Il sorriso e le carezze materne non possono rincuorarla anzi la consolazione la può trovare solo dopo che se ne sarà andata.
E’ per questo che la suora cerca di spingere la donna fuori dell’uscio per interrompere quel legame ombelicale.
Io pure avrei preferito rimanere a casa.
Starmene a giocare con i soldatini.
Parlare dal balcone con la signora Emma o andare di sopra a fare compagnia allo zio Pasquale e alla zia Nina.
Da oggi devo, invece, recarmi tutti i giorni a scuola.

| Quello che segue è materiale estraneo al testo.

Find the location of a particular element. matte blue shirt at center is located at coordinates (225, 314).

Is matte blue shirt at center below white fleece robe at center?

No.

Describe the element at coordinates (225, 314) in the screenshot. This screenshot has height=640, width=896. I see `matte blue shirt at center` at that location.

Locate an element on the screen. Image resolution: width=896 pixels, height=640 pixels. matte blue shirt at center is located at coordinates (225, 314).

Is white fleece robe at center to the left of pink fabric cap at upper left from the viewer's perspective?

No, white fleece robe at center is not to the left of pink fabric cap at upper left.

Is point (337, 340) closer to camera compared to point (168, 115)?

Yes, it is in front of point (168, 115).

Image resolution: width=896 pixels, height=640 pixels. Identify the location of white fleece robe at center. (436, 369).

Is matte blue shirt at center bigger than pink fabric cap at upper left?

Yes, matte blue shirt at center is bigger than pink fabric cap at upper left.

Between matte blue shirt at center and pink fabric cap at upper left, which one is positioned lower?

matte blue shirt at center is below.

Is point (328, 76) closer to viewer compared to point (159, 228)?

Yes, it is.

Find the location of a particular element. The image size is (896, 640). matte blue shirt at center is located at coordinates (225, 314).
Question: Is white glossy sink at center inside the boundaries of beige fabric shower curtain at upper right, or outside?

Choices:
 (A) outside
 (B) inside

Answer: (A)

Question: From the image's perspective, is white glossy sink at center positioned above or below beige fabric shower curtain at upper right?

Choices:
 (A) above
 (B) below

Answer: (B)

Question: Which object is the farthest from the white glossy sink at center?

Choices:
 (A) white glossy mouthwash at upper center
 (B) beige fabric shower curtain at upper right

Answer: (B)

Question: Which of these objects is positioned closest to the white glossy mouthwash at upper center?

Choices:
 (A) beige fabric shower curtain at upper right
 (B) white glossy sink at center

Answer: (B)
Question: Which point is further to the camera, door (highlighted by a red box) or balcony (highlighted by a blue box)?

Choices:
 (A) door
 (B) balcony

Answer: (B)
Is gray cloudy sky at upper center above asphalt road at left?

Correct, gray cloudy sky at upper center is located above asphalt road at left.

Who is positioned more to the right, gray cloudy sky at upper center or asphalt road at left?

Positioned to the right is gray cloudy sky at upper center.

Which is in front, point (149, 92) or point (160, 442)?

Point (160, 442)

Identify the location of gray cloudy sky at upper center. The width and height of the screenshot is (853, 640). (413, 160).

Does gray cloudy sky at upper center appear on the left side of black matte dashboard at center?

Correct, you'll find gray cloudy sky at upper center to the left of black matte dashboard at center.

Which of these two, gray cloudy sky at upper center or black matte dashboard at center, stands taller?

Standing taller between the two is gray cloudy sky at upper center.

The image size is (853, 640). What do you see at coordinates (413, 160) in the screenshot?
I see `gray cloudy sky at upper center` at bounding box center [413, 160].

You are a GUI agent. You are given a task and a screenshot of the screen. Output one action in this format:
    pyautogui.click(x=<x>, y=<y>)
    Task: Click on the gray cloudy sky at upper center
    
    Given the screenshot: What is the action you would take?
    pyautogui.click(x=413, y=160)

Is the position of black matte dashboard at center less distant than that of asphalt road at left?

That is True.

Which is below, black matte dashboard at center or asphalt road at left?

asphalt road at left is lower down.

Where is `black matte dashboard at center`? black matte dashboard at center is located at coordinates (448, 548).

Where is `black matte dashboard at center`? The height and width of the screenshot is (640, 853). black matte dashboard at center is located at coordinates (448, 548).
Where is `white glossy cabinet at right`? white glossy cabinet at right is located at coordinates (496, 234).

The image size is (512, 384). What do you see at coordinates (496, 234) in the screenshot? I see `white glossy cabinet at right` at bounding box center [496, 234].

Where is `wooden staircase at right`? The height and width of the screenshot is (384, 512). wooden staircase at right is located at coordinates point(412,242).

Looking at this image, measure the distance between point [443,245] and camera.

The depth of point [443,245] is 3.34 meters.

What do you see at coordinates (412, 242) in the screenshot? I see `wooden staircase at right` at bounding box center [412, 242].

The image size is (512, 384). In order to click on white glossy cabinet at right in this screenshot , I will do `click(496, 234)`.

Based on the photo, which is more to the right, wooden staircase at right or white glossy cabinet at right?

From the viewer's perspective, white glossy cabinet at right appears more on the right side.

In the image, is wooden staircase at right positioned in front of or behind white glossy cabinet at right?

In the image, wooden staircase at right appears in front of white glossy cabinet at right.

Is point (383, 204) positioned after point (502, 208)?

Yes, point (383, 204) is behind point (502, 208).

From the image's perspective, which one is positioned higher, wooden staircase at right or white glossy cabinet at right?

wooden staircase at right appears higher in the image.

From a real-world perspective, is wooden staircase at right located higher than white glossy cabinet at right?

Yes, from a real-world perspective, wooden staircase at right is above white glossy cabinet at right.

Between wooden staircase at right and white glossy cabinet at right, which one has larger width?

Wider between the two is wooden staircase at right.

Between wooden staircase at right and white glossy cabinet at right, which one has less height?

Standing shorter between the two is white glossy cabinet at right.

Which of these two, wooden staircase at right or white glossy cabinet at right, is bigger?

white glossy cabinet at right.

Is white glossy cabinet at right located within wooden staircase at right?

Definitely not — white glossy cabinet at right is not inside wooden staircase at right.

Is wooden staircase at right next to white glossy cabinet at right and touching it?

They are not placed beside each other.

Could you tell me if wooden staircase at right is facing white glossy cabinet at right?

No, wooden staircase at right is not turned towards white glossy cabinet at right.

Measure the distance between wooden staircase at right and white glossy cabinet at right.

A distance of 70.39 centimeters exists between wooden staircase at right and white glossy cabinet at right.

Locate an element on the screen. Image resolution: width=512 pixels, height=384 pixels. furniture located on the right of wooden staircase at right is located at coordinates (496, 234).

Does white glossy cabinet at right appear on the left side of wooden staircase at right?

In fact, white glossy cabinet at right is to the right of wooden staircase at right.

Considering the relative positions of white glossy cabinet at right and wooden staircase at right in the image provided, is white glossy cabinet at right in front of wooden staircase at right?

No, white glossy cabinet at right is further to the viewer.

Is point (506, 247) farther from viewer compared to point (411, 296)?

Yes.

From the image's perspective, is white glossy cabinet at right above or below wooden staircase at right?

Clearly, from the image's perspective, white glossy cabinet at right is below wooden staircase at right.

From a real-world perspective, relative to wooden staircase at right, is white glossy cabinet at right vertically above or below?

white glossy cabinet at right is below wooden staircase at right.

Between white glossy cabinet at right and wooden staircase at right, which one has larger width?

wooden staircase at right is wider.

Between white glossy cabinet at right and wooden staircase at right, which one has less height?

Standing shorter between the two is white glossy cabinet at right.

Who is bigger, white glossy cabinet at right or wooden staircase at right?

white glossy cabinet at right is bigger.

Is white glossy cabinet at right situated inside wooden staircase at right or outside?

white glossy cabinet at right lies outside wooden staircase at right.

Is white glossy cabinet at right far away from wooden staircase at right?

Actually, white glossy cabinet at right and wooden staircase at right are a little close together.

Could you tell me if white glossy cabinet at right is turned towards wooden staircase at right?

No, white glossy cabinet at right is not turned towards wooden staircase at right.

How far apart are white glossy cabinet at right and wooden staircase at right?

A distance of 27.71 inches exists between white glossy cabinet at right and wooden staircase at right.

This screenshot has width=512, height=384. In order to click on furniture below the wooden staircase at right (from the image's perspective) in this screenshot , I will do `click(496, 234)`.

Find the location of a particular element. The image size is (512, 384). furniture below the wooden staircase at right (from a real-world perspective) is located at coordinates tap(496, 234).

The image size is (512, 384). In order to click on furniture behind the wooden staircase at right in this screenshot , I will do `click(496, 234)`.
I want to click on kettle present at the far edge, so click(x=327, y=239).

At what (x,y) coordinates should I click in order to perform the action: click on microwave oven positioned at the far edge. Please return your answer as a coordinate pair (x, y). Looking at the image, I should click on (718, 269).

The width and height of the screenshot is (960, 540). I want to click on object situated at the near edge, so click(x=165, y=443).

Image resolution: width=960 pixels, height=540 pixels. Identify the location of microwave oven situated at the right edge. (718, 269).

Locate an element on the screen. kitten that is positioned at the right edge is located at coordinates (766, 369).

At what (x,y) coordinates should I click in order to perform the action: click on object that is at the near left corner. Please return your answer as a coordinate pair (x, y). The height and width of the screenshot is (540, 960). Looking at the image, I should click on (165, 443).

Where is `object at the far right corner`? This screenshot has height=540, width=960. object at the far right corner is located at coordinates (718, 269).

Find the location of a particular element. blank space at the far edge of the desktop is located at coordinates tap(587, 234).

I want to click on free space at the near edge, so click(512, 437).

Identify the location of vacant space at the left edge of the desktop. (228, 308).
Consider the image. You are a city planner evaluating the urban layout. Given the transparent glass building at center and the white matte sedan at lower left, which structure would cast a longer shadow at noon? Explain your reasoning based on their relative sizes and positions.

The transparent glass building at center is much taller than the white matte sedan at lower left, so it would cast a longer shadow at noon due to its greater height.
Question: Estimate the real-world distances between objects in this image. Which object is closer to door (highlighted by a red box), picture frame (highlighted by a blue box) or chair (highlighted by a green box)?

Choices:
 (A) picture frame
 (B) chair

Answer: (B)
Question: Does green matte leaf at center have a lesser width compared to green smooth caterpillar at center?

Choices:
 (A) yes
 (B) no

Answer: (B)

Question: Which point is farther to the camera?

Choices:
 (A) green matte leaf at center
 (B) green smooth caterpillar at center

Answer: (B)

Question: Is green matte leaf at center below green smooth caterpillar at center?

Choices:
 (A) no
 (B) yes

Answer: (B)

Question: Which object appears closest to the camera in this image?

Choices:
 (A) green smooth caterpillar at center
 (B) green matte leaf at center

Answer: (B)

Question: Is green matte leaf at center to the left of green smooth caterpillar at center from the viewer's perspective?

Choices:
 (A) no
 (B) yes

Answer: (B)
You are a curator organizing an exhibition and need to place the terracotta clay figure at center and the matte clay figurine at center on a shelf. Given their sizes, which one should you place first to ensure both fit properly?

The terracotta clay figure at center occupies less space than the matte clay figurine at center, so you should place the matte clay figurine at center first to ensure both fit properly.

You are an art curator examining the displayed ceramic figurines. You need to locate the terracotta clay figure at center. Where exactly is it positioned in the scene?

Che noia! Che disdetta rinunciare ai miei giochi preferiti, non vedere i miei amici del cuore, saltare il pasto di mezzogiorno, magari alla cucina di zio Pasquale, per stare lì inchiodato ad un banco di legno a fare delle aste.
Le aste che non mi vengono neanche troppo dritte: che disastro!
E’ un’ingiustizia perché ho appena cinque anni e la scuola dell’obbligo comincia a sei se non scegli di frequentare un istituto privato di monache.
Vorrei protestare, ma in famiglia nessuno mi ascolta e con le suore non ho alcuna possibilità di farmi sentire perché la loro disciplina non ammette repliche. Devo stare lì e rinunciare ai miei piccoli piaceri.
Basta pastasuta, devo accontentarmi di quello che passa il convento.
Soprattutto minestrone. L’incubo minestrone è costante tutti i giorni. C’è solo la speranza di un miracolo che mi sostiene: un giorno arriverà, ne sono certo, la sospirata pastasuta.
Io detesto la verdura: sempre verdura cotta che riempie di un odore nauseabondo tutto l’austero palazzo!
L’odore intenso della zuppa di verdura sovrasta ogni possibile buon odore della cucina delle suore.
Per fortuna la pietanza me la porto da casa: oggi folpeti, domani cotoletta con l’immancabile panino dolce con l’uvetta. Un po’ di bontà fra cotanto disprezzato minestrone. Mangiare lì è una tortura che fa dimenticare ogni piacere della tavola anche per un palato poco raffinato come quello di un bambino.